Mann wurde 100 Meter mitgeschleift. Fahrerin erhielt eine Bewährungsstrafe

Als der Bewag-Mitarbeiter vom Arzt kam, hätte er die Welt umarmen können. Kein Krebs. Vorbei die Sorgen, die sich der Familienvater gemacht hatte. Bernhard D. ging in eine Kneipe. Er wollte sein Glück begießen. „Ich fange ein neues Leben an“, sagte er am Nachmittag zu einem Gastwirt. Fünf Stunden später war alles vorbei. Der 54-jährige D. stürzte an einer Haltestelle zwischen die beiden Wagen einer Straßenbahn, wurde 100 Meter mitgeschleift und überrollt.

Der Tod unter der Tram 23 hatte für die Fahrerin gestern ein gerichtliches Nachspiel. Birgit O. wies den Vorwurf der fahrlässigen Tötung zurück. Als sie am 7. Januar letzten Jahres in den Bereich der Haltestelle Kopernikusstraße in Friedrichshain einfuhr, habe sich dort niemand befunden. Da auch kein Fahrgast aussteigen wollte, sei sie langsam auf die Ampel zugerollt.
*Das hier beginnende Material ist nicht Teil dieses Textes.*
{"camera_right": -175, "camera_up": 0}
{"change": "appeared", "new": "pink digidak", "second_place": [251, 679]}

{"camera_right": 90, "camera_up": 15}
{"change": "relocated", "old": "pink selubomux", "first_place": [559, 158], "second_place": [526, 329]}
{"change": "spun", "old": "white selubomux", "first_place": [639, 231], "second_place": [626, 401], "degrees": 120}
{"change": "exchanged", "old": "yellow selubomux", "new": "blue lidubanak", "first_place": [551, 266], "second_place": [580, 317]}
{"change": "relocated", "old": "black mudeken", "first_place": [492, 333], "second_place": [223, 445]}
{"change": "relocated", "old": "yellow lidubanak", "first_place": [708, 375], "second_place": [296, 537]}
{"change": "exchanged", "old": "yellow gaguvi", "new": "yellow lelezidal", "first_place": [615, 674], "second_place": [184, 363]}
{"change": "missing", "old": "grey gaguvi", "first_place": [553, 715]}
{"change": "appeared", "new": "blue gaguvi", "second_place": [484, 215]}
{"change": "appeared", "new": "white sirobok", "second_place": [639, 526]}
Entgegen der Anklage sei sie zu diesem Zeitpunkt auch noch nicht gewarnt worden. „Wenn mich jemand angesprochen hätte, wäre ich gar nicht losgefahren“, beteuerte die 44-jährige Frau aus Marzahn lächelnd. Eine Entschuldigung bei den Hinterbliebenen aber blieb aus.
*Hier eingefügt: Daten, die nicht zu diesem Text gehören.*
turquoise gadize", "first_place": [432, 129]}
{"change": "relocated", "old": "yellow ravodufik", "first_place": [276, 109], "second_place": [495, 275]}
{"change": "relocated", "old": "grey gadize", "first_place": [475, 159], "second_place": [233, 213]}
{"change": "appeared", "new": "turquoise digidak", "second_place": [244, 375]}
Bernhard D. lief um 20.17 Uhr torkelnd auf die Bahn zu. Ein Fahrgast sah den Mann stürzen. „Stopp, Stopp“, habe er gebrüllt und gegen die Fahrerkabine geschlagen. Birgit O. hielt ihn laut Anklage für einen Fahrgast, der die Haltestelle verschlafen hatte; sie fuhr los. Der aufgebrachte Zeuge, ein 46-jähriger Busfahrer, dachte nicht an die Notbremse. „Ich war perplex, als der Zug anfuhr“, sagte er.

Bernhard D., Vater einer 14-jährigen Tochter, wurde überrollt, entlang der Warschauer Straße mitgeschleift. Gefunden wurde die Leiche erst zwei Stunden später. Bis dahin rollten 24 weitere Fahrzeuge über den Toten.

Ein technischer Gutachter erklärte im Prozess, dass die Fahrerin den Fußgänger hätte bemerken müssen. Für mindestens drei Sekunden sei er im Außenspiegel zu sehen gewesen. Das Amtsgericht Tiergarten hatte schließlich keine Zweifel an der Schuld der Angeklagten. Sie habe durch Unachtsamkeit und Missachtung von Warnungen eines Fahrgastes ihre Sorgfaltspflicht schwer verletzt. Gegen die derzeit als Pförtnerin bei der BVG tätige Frau erging eine Strafe von einem Jahr Haft auf Bewährung. Zudem muss sie eine Geldbuße von 2400 Euro zahlen.